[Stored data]
+--
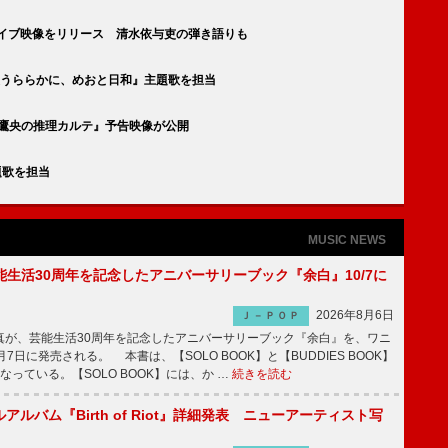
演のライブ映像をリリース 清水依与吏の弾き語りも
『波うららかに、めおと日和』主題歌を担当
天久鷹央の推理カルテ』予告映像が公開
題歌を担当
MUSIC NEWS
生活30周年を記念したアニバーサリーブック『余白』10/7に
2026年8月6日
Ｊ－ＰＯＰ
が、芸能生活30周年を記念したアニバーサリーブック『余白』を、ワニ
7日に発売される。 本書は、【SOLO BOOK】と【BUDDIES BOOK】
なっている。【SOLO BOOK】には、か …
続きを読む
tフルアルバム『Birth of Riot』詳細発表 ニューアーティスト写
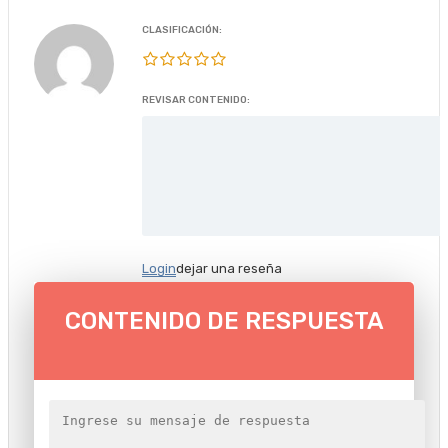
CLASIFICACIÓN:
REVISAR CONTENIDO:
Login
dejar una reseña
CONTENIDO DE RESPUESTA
+--
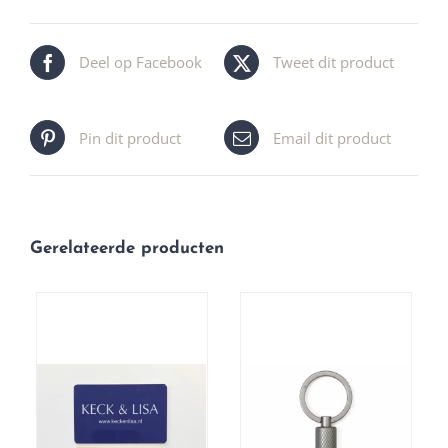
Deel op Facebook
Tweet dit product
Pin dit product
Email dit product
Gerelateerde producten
+--
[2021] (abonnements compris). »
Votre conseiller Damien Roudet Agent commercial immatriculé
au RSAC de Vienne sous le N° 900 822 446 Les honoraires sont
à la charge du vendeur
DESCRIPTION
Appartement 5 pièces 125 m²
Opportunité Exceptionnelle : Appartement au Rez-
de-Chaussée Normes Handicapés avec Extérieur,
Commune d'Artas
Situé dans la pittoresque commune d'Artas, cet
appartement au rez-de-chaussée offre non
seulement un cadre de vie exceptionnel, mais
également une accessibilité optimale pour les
+--
- THE PROBLEM:
Report the lines above that have the word "Artas" in them.

- YOUR RESPONSE:
Commune d'Artas
Situé dans la pittoresque commune d'Artas, cet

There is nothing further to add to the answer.